Condensed Memory Networks for Clinical Diagnostic Inferencing

Authors: Aaditya Prakash, Siyuan Zhao, Sadid Hasan, Vivek Datla, Kathy Lee, Ashequl Qadir, Joey Liu, Oladimeji Farri

AAAI 2017 | Conference PDF | Archive PDF | Plain Text | LLM Run Details

Reproducibility Variable Result LLM Response
Research Type Experimental Experiments on the MIMIC-III dataset show that the proposed model outperforms other variants of memory networks to predict the most probable diagnoses given a complex clinical scenario.
Researcher Affiliation Collaboration Aaditya Prakash Brandeis University, MA aprakash@brandeis.edu Siyuan Zhao Worcester Polytechnic Institute, MA szhao@wpi.edu Sadid A. Hasan, Vivek Datla, Kathy Lee, Ashequl Qadir, Joey Liu, Oladimeji Farri Artificial Intelligence Laboratory, Philips Research North America, Cambridge, MA {firstname.lastname,kathy.lee 1,dimeji.farri}@philips.com
Pseudocode No The paper does not contain any pseudocode or clearly labeled algorithm blocks.

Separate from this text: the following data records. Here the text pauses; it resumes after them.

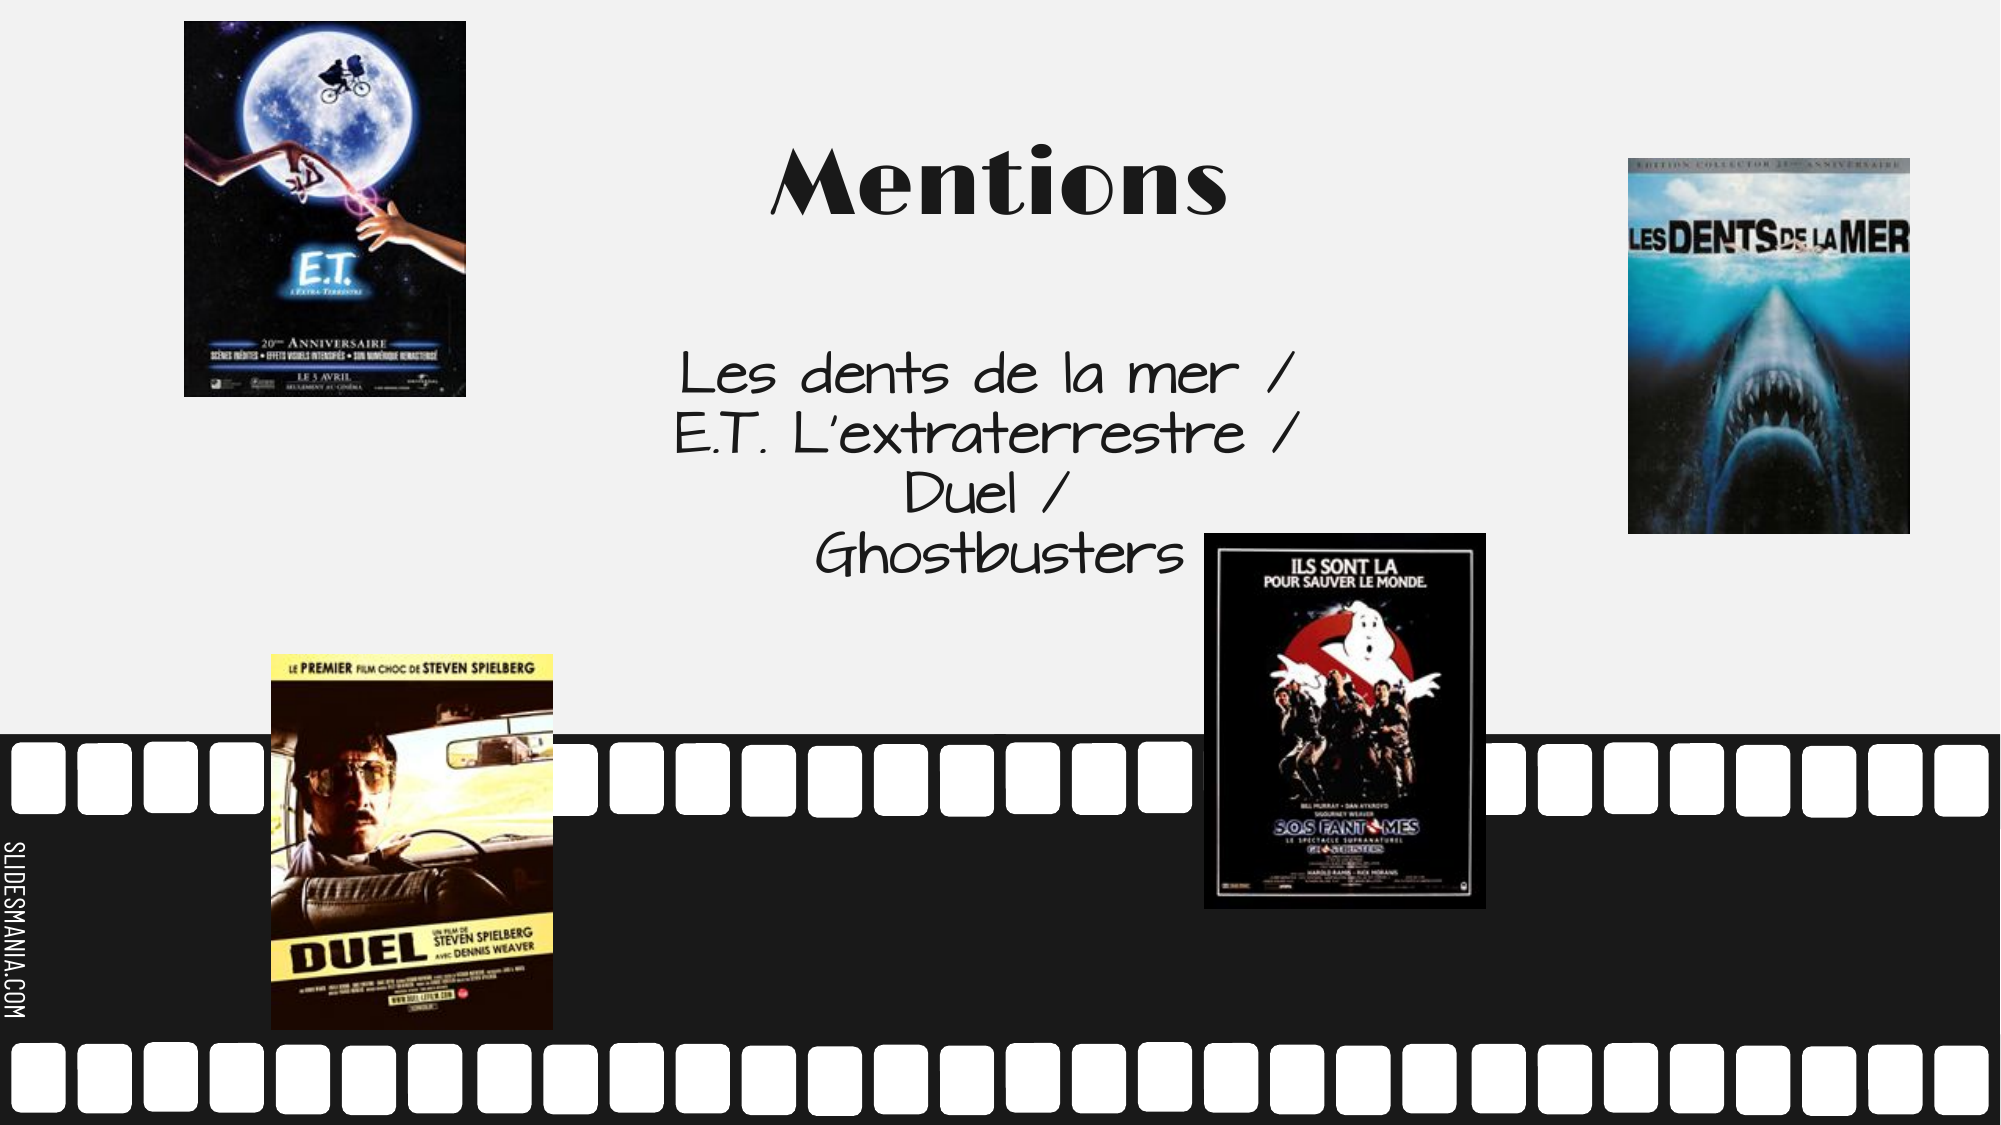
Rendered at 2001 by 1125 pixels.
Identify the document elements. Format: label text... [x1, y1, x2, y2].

picture [1628, 158, 1910, 534]
picture [1204, 533, 1486, 909]
picture [184, 21, 466, 397]
picture [1891, 296, 1910, 304]
text_box Les dents de la mer / E.T. L’extraterrestre / Duel / Ghostbusters [488, 336, 1512, 655]
picture [271, 654, 553, 1030]
text_box Mentions [514, 114, 1486, 242]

Open Source Code No The paper does not provide any link or explicit statement about the availability of open-source code for the described methodology.

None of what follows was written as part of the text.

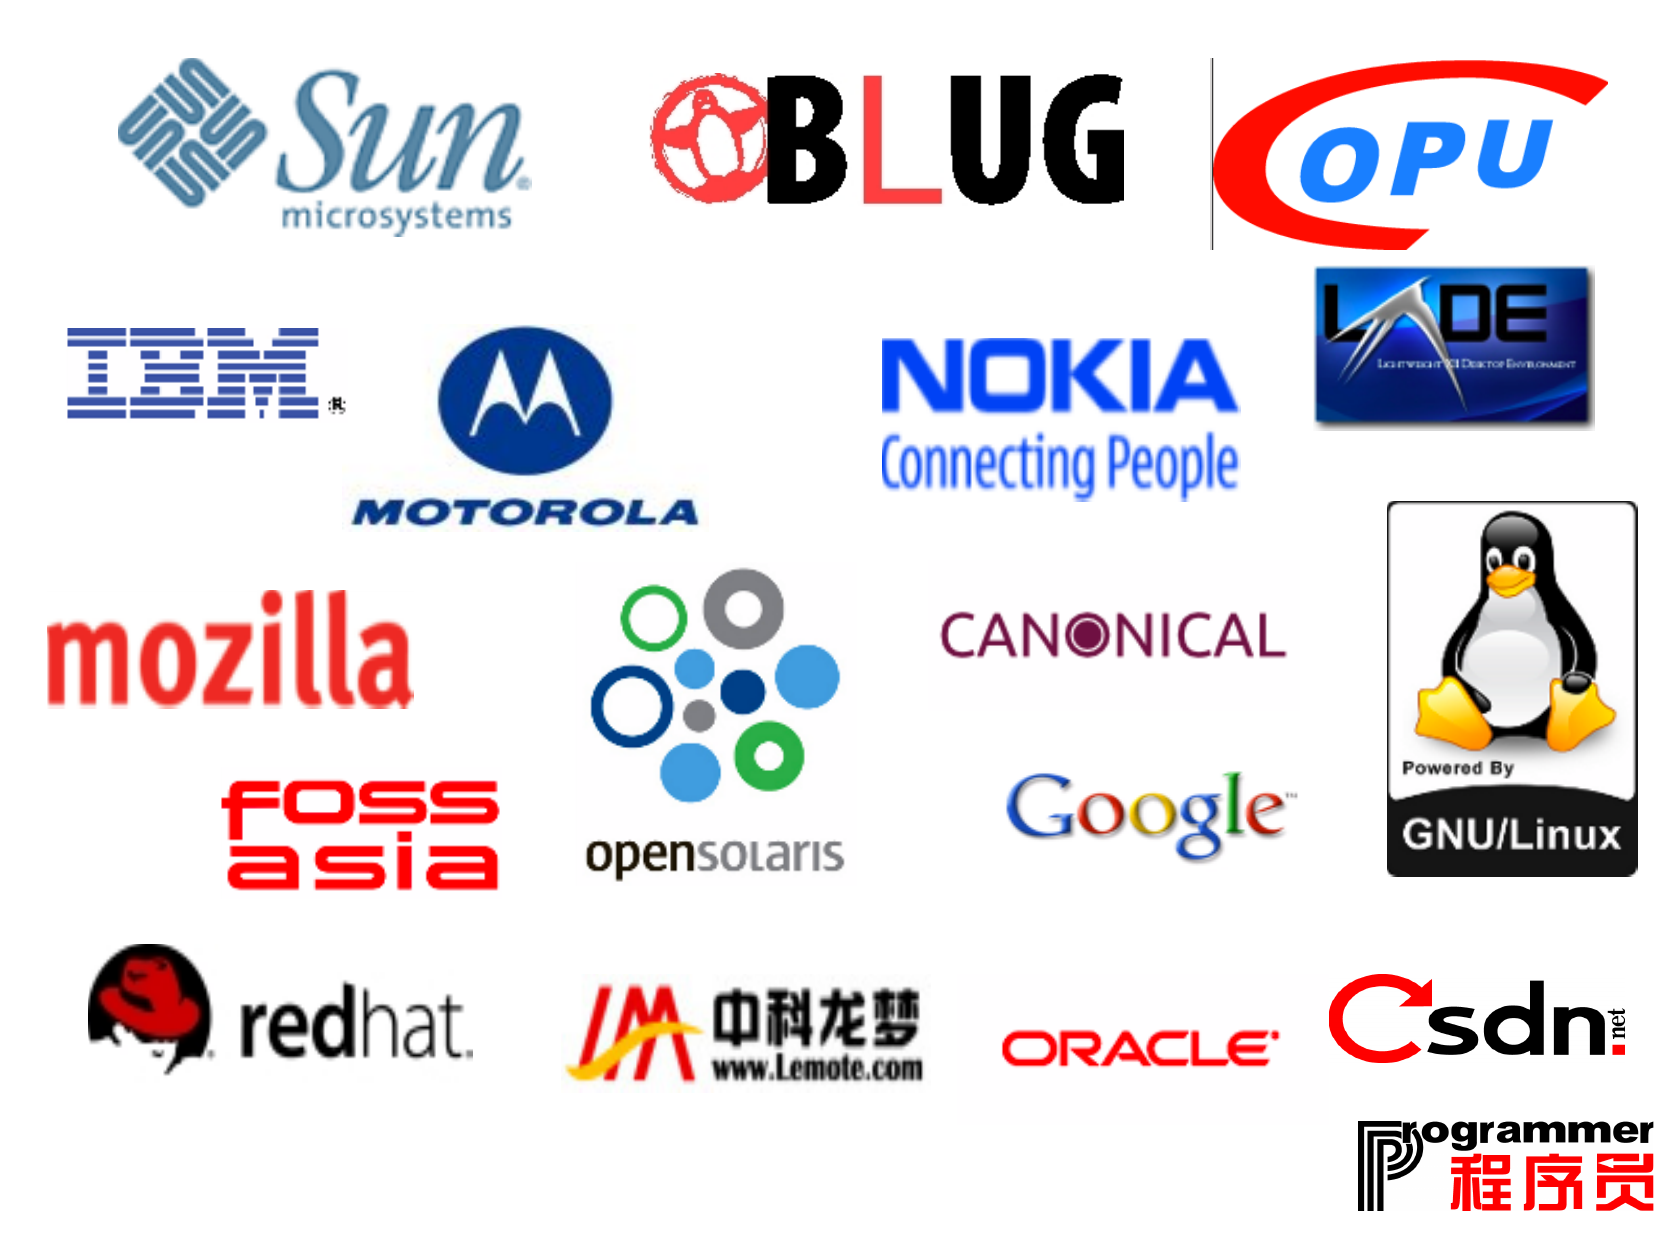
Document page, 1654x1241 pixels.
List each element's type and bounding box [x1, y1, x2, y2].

Open Datasets Yes We use the noteevents table from MIMIC-III: v1.3, which contains the unstructured free-text clinical notes for patients. MIMIC-III (Multiparameter Intelligent Monitoring in Intensive Care) (Johnson et al. 2016) is a large freely-available clinical database.
Dataset Splits Yes Models are trained on 80% of the data and validated on 10%. The remaining 10% is used as test set which is evaluated only once across all experiments with different models.

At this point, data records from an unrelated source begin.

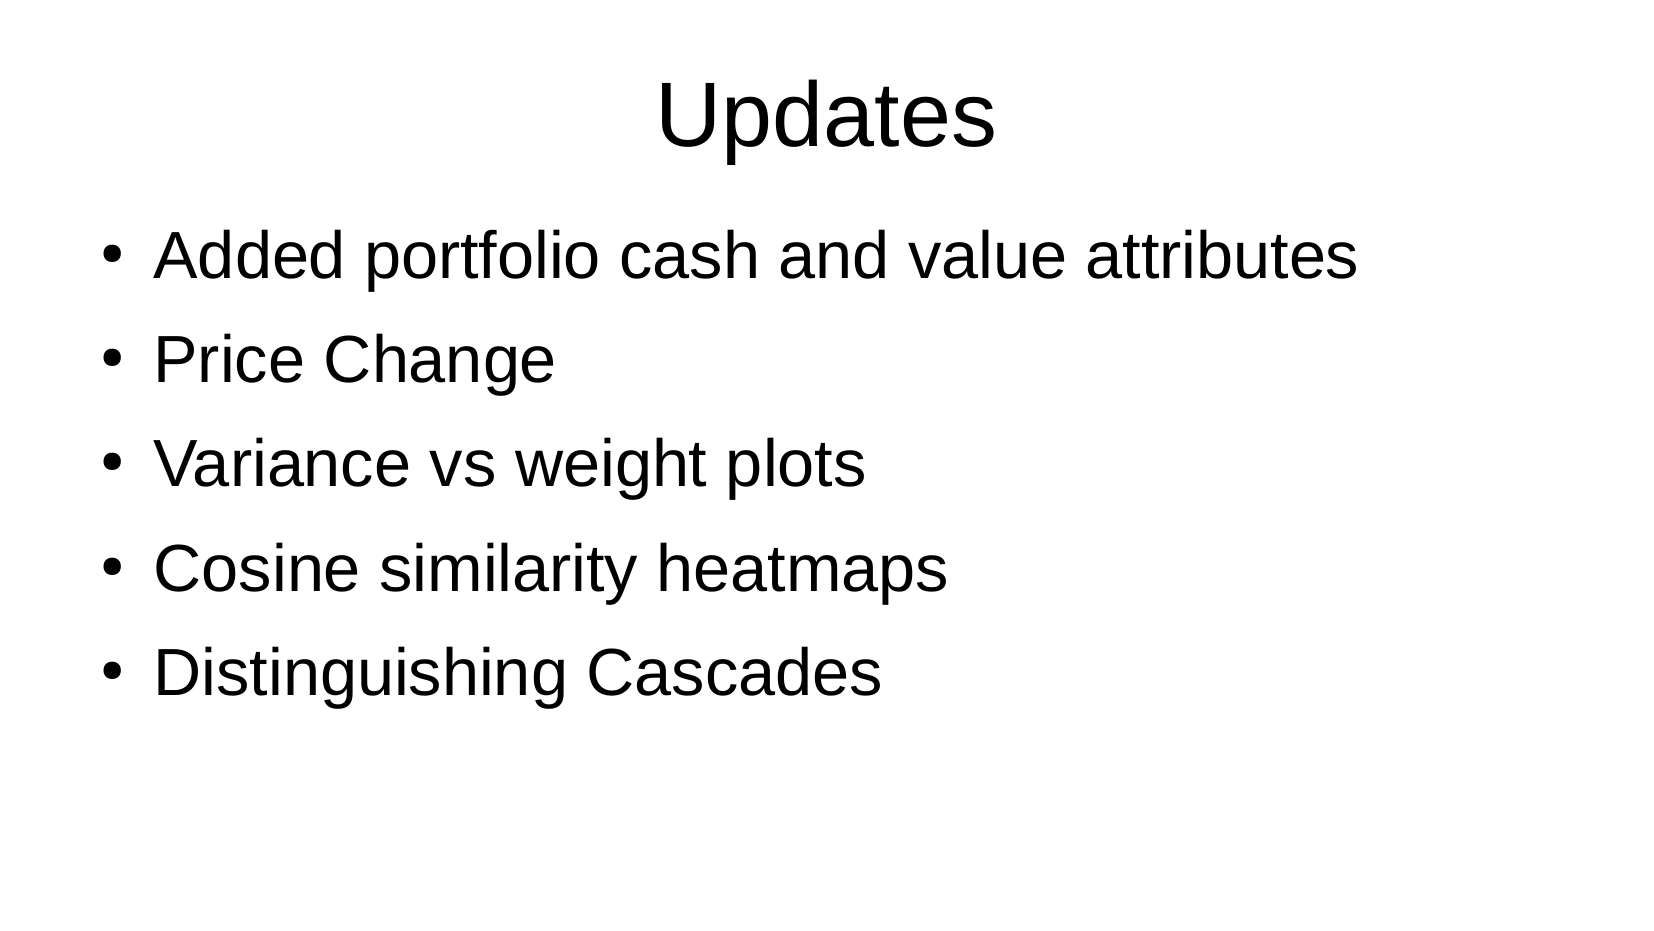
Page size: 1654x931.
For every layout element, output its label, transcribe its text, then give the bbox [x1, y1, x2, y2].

list Added portfolio cash and value attributes Price Change Variance vs weight plots Cosine similarity heatmaps Distinguishing Cascades [82, 217, 1571, 758]
title Updates [82, 37, 1571, 193]
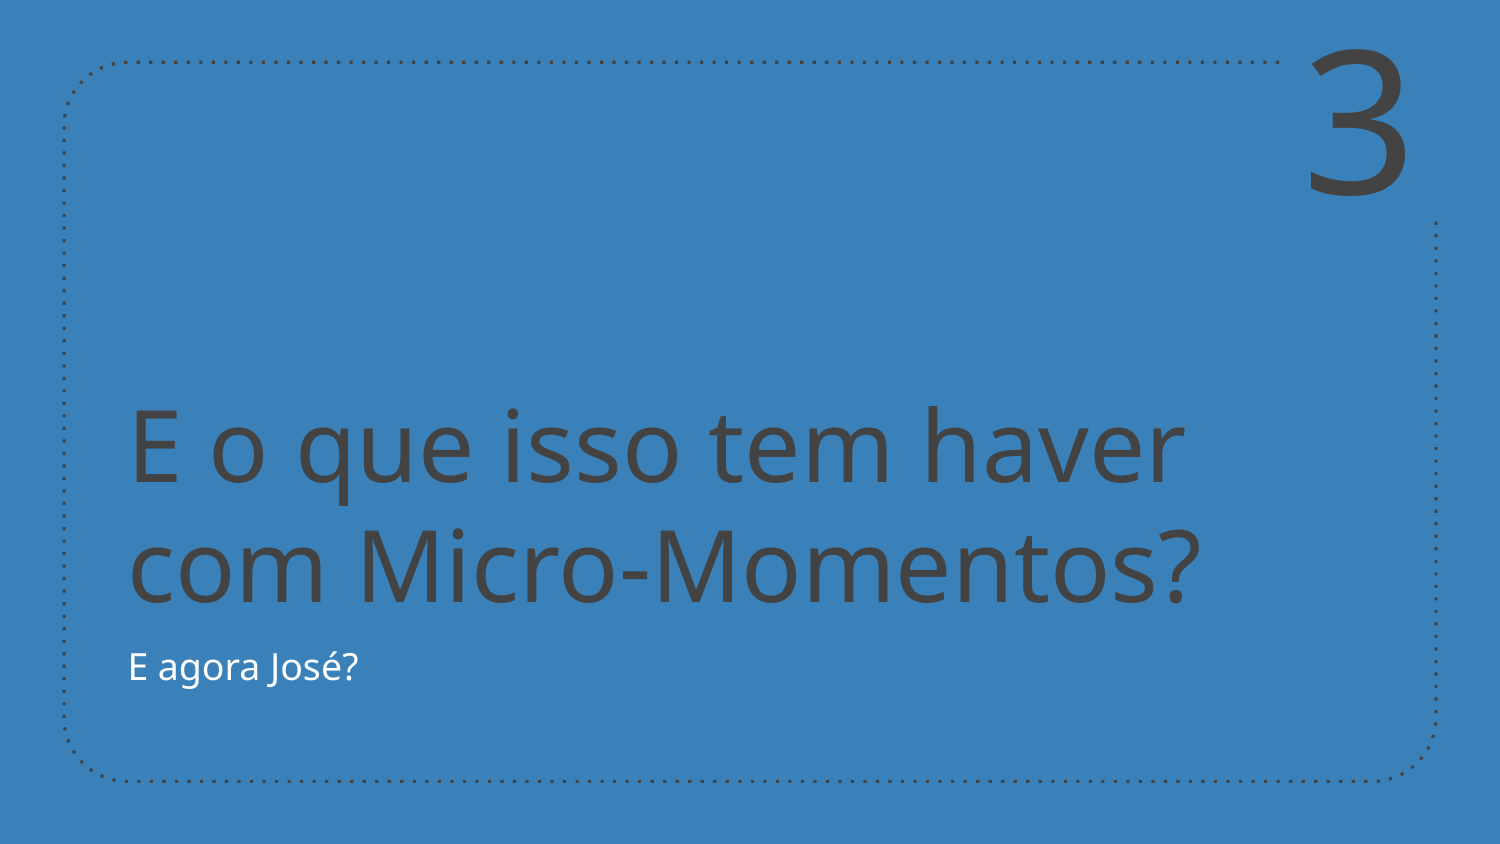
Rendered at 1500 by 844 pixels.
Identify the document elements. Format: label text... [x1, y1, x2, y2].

text_box 3 [1281, 0, 1439, 229]
title E o que isso tem haver com Micro-Momentos? [112, 447, 1388, 628]
subtitle E agora José? [112, 628, 1388, 758]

Hardware Specification No The paper mentions 'Training time of our model for GPU implementation' but does not specify any particular GPU model or other hardware details (CPU, memory, etc.).
Software Dependencies No The paper mentions using 'Adam (Kingma and Ba 2014) stochastic gradient descent' for optimization, but it does not specify versions for programming languages, libraries, or other software components.
Experiment Setup Yes The learning rate is set to 0.001 and batch size for each iteration to 100 for all models. For the final prediction layer, we use a fully connected layer on top of the output from equation 5 with a sigmoid activation function. The loss function is the sum of cross entropy from prediction labels and prediction memory slots using addressing schema. Complexity of the model was penalized by adding L2 regularization to the cross entropy loss function. We use dropout (Srivastava et al. 2014) with probability 0.5 on the output-to-decision sigmoid layer and limit the norm of the gradients to be below 20.